In den Kindertagesstätten sind die Infektionszahlen im selben Zeitraum deutlich niedriger. Insgesamt wurden dem Gesundheitsamt 89 Corona-Fälle in der Städteregion gemeldet, 49 davon in Aachen (32 Kinder und 17 Erzieherinnen und Erzieher). Komplette Kita-Gruppen müssten aktuell in Aachen allerdings nicht geschlossen werden, teilt Björn Gürtler vom städtischen Presseamt auf Anfrage mit. Vor einer Woche sah das noch anders aus. Da habe man wegen Quarantäne-Anordnungen zwei Einrichtungen vorübergehend ganz schließen müssen, berichtet er. Die Lage bleibt also dynamisch. Insgesamt nehmen die Infektionsfälle laut Gürtler in den Aachener Kitas „sowohl beim Personal als auch bei den Kindern deutlich zu“.
Das bestätigt auch Heinz Zohren, Geschäftsführer des katholischen Kita-Trägers Pro Futura. „Die Positivmeldungen haben zugenommen.“ Seit das Land NRW die Quarantäneregeln im September geändert hat, müssen nicht mehr alle Kinder einer Kita-Gruppe in Quarantäne, sobald sich ein Kind mit Corona infiziert hat. Stattdessen müssen sich alle Kinder der betroffenen Gruppe 14 Tage lang dreimal pro Woche mittels Antigen-Schnelltest testen lassen. „Wir haben die Erfahrung gemacht, dass sich immer mehr als nur ein Kind infiziert hat und jeden Tag weitere Corona-Meldungen hinzukommen“, lautet die Zwischenbilanz einer Sprecherin des Aachener Kreisverbandes der Arbeiterwohlfahrt (AWO). „Wir befürchten und vermuten jedoch eine noch weitaus höhere Dunkelziffer.“
Denn: In einer zertifizierten Teststelle oder unter Aufsicht in der Kita muss dieser Test nicht erfolgen. Die Eltern müssen lediglich schriftlich bescheinigen, dass sie ihr Kind getestet haben und dieser Test negativ ausfiel. Auch Heinz Zohren von Pro Futura schließt nicht aus, dass einige Eltern dieser Testpflicht im Fall eines Infektionsfalls in der Kita-Gruppe nicht nachkommen.

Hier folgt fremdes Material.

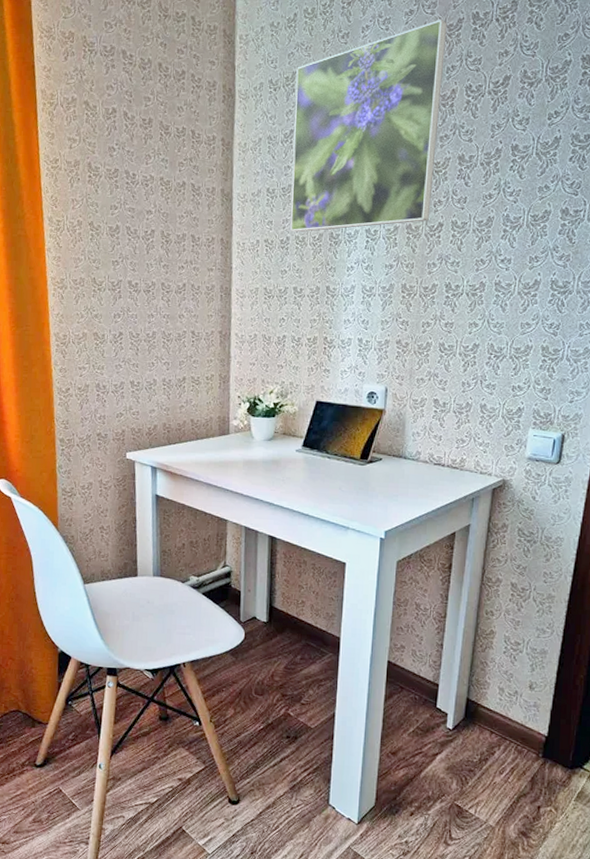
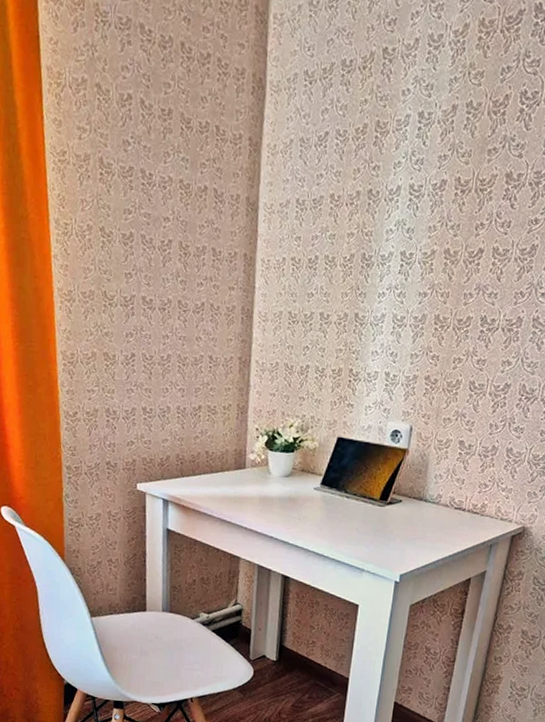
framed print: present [290,19,448,233] -> none [320,8,507,251]

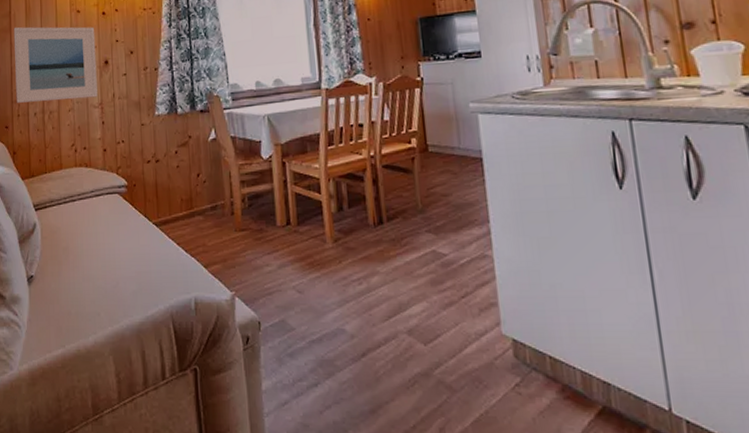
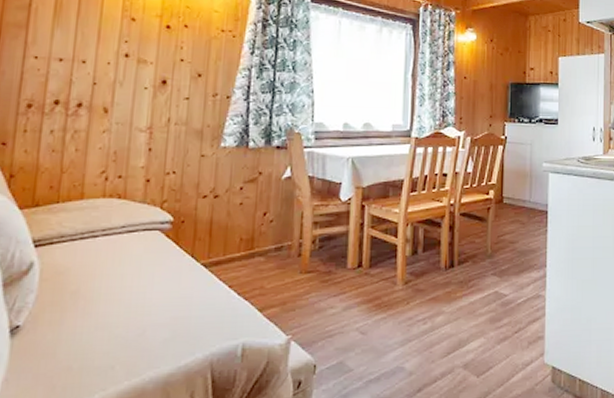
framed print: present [13,26,98,103] -> none [24,23,154,120]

Christian Bontenackels geht davon aus, dass auch deshalb die Sieben-Tage-Inzidenz bei den Null- bis Vierjährigen vergleichsweise gering ausfällt. „Ich halte das für die Folge eines geringen Testverhaltens“, sagt der Vater aus Würselen, der seit Monaten zusammen mit anderen Eltern aus Aachen und der Städteregion für eine flächendeckende Einführung des Lolli-PCR-Testverfahrens in Kitas kämpft. Tatsächlich lag die Sieben-Tage-Inzidenz bei Kindern bis einschließlich vier Jahre am Dienstag, 30. November, bei 150. Am 25. November, als die Inzidenzen in allen Altersgruppen durch die Decke gingen, lag der Wert bei 199.

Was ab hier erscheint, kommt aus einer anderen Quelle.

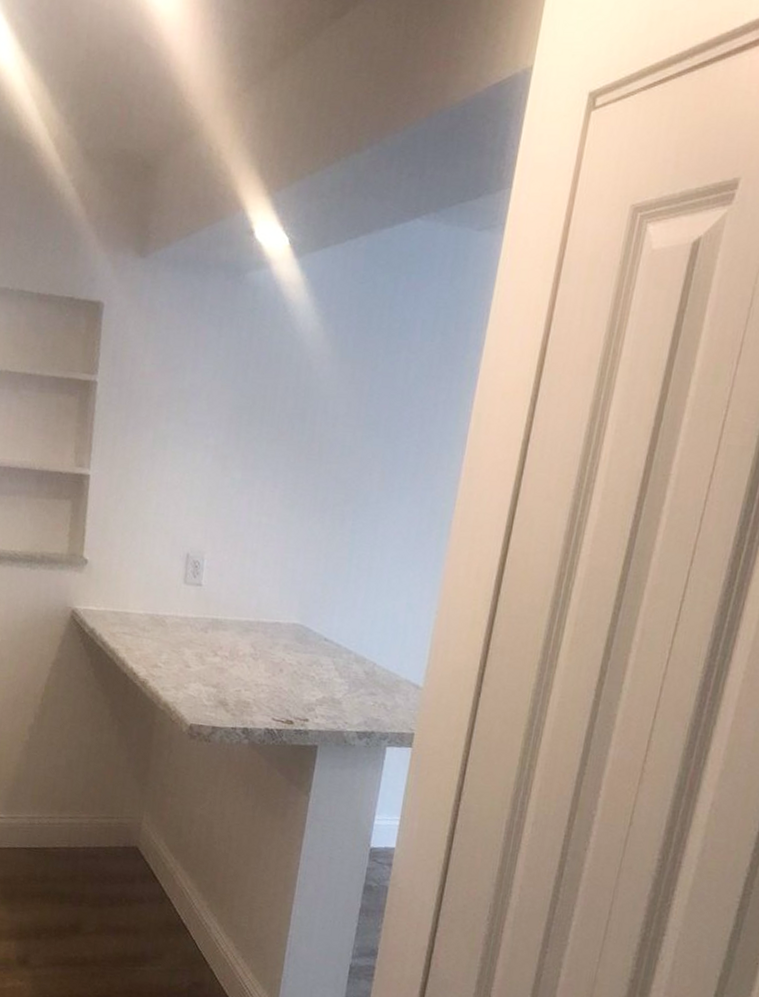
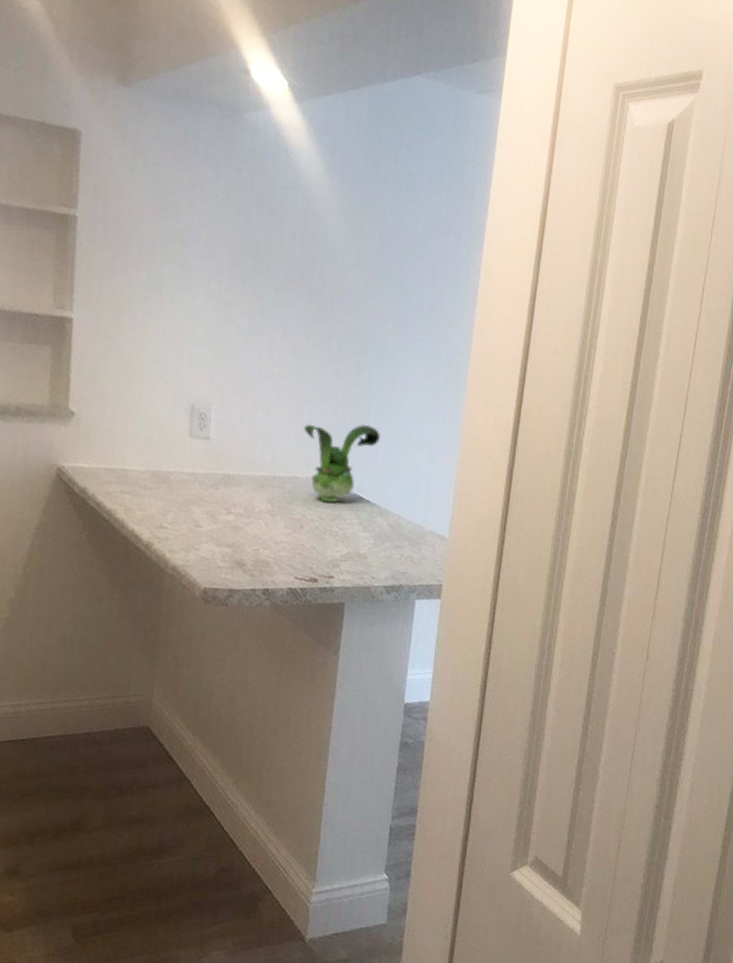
toy figurine: none [287,572,361,649] -> present [304,423,380,503]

Bontenackels und seine Mitstreiter schätzen, dass gerade mal 30 Prozent der Eltern in der Städteregion von den freiwilligen Selbsttests, die das Land neben den verpflichtenden Tests im Falle einer nachgewiesenen Infektion für Kita-Kinder zur Verfügung stellt, auch wirklich genutzt werden. Bislang beißt die Elterninitiative jedoch mit ihren Forderungen bei den meisten Verwaltungen „auf Granit“, wie Bontenackels sagt. Insbesondere in Aachen führe das zunehmend für Verärgerung in der Elternschaft. Dabei sei die Umsetzung des Lolli-PCR-Testverfahrens nach wie vor „machbar“, beteuert Bontenackels – auch wenn das angesichts der hohen Infektionszahlen vor zwei Monaten noch deutlich einfacher gewesen wäre.
In Aachen hat sich der Kinder- und Jugendausschuss im August mit dem geforderten Testverfahren beschäftigt. Die Politik entschied sich wegen des großen logistischen Aufwands jedoch dagegen.